Not correct. Once you start looking at infinities, these base
intuitions no longer hold. For example, one definition of the size of
an infinite set is the ability to create a bijection [1]. You can
easily create a bijection between the even positive integers and the
counting numbers:

2 * n <=> n

and it's pretty clear that, for any counting number n, you can find a
positive even number 2*n that corresponds to it - and, equivalently,
that every even positive number, when halved, will give the
corresponding counting number. That means that the total number of
even positive numbers (the cardinality) is the same as the total
number of counting numbers.

And you can do the same for odd numbers:

2 * n - 1 <=> n

Which means there are as many counting numbers as there are odd
numbers. The exact same cardinality.

So when you combine the set of even numbers and the set of odd
numbers, you're combining two sets of numbers each with cardinality
identical to the counting numbers - and the combined set IS the set of
counting numbers. Meaning that doubling that number gives... the same
number. If "infinity" is a number, then "2 * infinity" is the same
number.

> So there is that difference. How about the limits?
>
> We can't say that it is "infinity" because infinity isn't a real number.
> In the real numbers, "the limit is infinity" is nonsense. Admittedly it
> is commonly said nonsense, but if we want to be correct and precise, we
> should say that it "increases without limit".

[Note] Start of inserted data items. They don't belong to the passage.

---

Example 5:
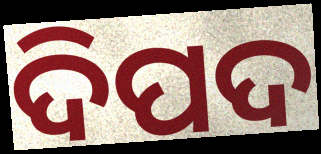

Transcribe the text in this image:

ଦିପଦ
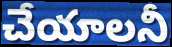
చేయాలనీ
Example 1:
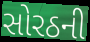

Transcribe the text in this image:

સોરઠની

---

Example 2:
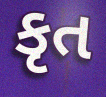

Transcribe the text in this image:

કૃત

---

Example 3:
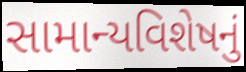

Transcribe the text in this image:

સામાન્યવિશેષનું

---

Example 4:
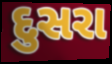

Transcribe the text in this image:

દુસરા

Negative numbers are nonsensical if you assume that all numbers have
to correspond to some form of reality. For instance, if I have a bag
with -3 apples in it, and I put 5 more in, then take 4 out, I would
have to put 2 more apples into the bag for it to be empty. That's
utter nonsense, yet we do arithmetic on negative numbers all the time.

Infinity is a concept that isn't actually a number per se, but can be
reasoned about logically and rigorously.

> If you take the limit of 1/x as x approaches zero, we get a
> discontinuity:
>
> - as x approaches zero from below, 1/x is *negative*, with magnitude
> increasing without limit;
>
> - but as x approaches zero from below, 1/x is *positive*, with magnitude
> increasing without limit.
>
> So the two limits are not only different, but they are as different as
> it is possible to get. They are as far apart as it is possible to get!
>
> So even if we count "infinity" as a value, there is still no single
> value that could represent the limit of 1/x as x approaches 0.

Which is why IEEE also has the concept of negative zero, for when
you're approaching from the negative side.

> We should consider that the IEEE-754 result for division by zero
> represents the case of the denominator underflowing to zero, but is
> "really" a microscopically tiny positive or negative value, then the
> result overflows to the appropriately signed infinity.
>
> There's no way in IEEE-754 to perform 1/0 where the 0 represents actual
> zero (rather than a quantity that underflowed to 0), which should give a
> NAN.

If you restrict yourself to counting numbers, many calculations (such
as "5 - 8") result in "no answer possible". Thus we have negative
numbers.

If you restrict yourself to integers, many calculations (such as "how
many threes are there in five") result in "no answer possible". Thus
we have rationals and reals.

If you restrict yourself to reals, many calculations (such as "what
number, when multiplied by itself, makes negative four?") result in
"no answer possible". Thus we have complex numbers.

And if you restrict yourself to finite numbers, the same thing
applies. Infinity isn't any more weird than, let's face it, *every
other number*. With the possible exception of counting numbers, which
derive fairly closely from reality, everything relating to mathematics
is the result of finding useful rules that allow us to perform useful
calculations. Mathematics is heavily based on a pragmatism (just as
Python is) wherein, if something helps us solve real problems, we
accept it.

I tried to find a really good 3blue1brown video on the subject, but
the best I could come up with is this fairly old one:

https://www.youtube.com/watch?v=XFDM1ip5HdU

Perhaps someone else has a better explanation of infinities.